Chargement en cours

A LA UNE

RDC/ SOCIÉTÉ : 100 jours après les Accords de Washington, la société civile appelle à des actions concrètes pour la paix

Cent jours après la signature des Accords de Washington, la société civile congolaise dresse un bilan mitigé de la mise en œuvre de ces engagements censés ouvrir la voie à une paix durable dans l’Est de la République démocratique du Congo.

Dans un communiqué publié ce 14 mars 2026 à Kinshasa, portant la signature de Maître Patient Bashombe Matabishi, modérateur principal du Comité de Crise pour la Paix et la Sécurité en RDC, une plateforme regroupant plus de 235 organisations de la société civile, reconnaît que ces accords constituent une opportunité importante pour restaurer la sécurité des populations et stabiliser durablement les provinces de l’Est du pays.

Cependant, la plateforme exprime de vives préoccupations face à la situation qui prévaut encore sur le terrain. Selon elle, la présence persistante de l’armée rwandaise sur le territoire congolais ainsi que l’occupation de certaines zones par les rebelles de l’AFC/M23 continuent d’alimenter l’insécurité et la peur au sein des populations civiles.

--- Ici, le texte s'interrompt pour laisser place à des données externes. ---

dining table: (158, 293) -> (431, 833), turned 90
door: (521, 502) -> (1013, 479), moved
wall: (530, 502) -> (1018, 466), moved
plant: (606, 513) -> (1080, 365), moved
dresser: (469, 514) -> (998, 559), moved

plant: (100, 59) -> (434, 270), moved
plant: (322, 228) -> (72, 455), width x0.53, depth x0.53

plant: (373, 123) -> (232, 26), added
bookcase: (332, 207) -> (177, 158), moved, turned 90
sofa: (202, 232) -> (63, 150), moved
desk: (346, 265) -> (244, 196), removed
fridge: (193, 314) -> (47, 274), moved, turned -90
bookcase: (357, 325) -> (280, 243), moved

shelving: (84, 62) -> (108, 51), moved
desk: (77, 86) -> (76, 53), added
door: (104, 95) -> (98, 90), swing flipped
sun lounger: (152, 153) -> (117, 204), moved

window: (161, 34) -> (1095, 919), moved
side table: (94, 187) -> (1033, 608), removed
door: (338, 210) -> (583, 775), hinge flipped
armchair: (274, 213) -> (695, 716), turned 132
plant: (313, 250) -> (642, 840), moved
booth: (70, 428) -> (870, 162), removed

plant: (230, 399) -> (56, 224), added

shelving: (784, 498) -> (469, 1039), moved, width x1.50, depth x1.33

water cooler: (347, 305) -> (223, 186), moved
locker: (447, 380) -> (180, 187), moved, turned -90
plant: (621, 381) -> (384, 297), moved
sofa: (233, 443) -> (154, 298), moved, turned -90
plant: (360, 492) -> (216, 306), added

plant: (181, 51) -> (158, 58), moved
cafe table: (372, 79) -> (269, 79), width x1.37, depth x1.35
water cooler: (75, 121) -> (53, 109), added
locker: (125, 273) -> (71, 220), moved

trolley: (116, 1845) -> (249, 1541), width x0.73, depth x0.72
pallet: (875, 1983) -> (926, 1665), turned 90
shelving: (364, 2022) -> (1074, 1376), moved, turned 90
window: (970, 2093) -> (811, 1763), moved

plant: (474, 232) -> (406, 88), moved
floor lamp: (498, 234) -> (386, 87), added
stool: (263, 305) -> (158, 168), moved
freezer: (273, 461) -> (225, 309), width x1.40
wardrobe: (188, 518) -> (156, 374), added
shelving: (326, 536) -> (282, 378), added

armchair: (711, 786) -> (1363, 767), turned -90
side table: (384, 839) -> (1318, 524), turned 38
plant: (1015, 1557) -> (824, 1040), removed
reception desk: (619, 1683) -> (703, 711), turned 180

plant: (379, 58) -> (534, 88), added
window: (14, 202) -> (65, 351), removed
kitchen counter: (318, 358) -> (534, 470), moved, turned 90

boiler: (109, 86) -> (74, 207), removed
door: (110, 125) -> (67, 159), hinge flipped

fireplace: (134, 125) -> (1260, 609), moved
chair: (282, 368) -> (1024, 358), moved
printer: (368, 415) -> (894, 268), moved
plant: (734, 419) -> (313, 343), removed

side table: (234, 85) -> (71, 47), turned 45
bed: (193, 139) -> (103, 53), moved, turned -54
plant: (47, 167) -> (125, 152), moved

La société civile affirme que dans plusieurs localités sous contrôle de ces groupes armés, des cas de violations des droits humains, d’intimidations, de déplacements forcés et d’autres abus sont régulièrement signalés. Une situation qui, selon elle, suscite incompréhension et indignation parmi les Congolais qui espéraient un retour rapide et concret de la paix après la signature des Accords de Washington.

Le Comité de Crise rappelle que plusieurs engagements essentiels restent encore non exécutés ou appliqués de manière insuffisante. Il s’agit notamment de la cessation effective des hostilités, du retrait des forces étrangères du territoire congolais, de la fin de l’occupation de certaines zones par des groupes armés et de l’avancement du processus de Désarmement, Démobilisation, Réinsertion Communautaire et Stabilisation (PDDRCS).

À ce sujet, la société civile insiste sur la nécessité pour l’armée rwandaise de quitter le territoire de la RDC dans le respect de la souveraineté et de l’intégrité territoriale du pays. Elle appelle également les rebelles de l’AFC/M23 à abandonner la voie des armes et à intégrer le processus national de désarmement et de réinsertion.

Par ailleurs, la plateforme souligne que la justice pour les victimes des crimes commis dans l’Est du pays doit rester au cœur du processus de paix. Les populations affectées par les massacres, les violences sexuelles, les déplacements forcés et la destruction de leurs moyens de subsistance attendent toujours vérité, justice et réparations.

Dans le but de contribuer à un suivi citoyen du processus, le Comité de Crise pour la Paix et la Sécurité en RDC annonce la mise en place d’une Commission de veille et de suivi de la mise en œuvre des Accords de Washington.

Cette commission réunira des organisations communautaires, des associations de femmes et de jeunes, des mouvements citoyens, des parlementaires, des syndicalistes, des juristes ainsi que des personnalités indépendantes de la société civile. Sa mission sera d’observer l’évolution de la situation sur le terrain, de suivre les engagements pris et de formuler des recommandations pour renforcer l’application effective des accords.

Enfin, la société civile congolaise réaffirme sa disponibilité à travailler avec le gouvernement de la République démocratique du Congo, les États-Unis d’Amérique ainsi que les partenaires internationaux afin de soutenir les efforts visant la consolidation d’une paix durable.

Cent jours après les Accords de Washington, la société civile assure qu’elle restera mobilisée et vigilante pour que les engagements pris se traduisent rapidement par des résultats concrets pour les populations.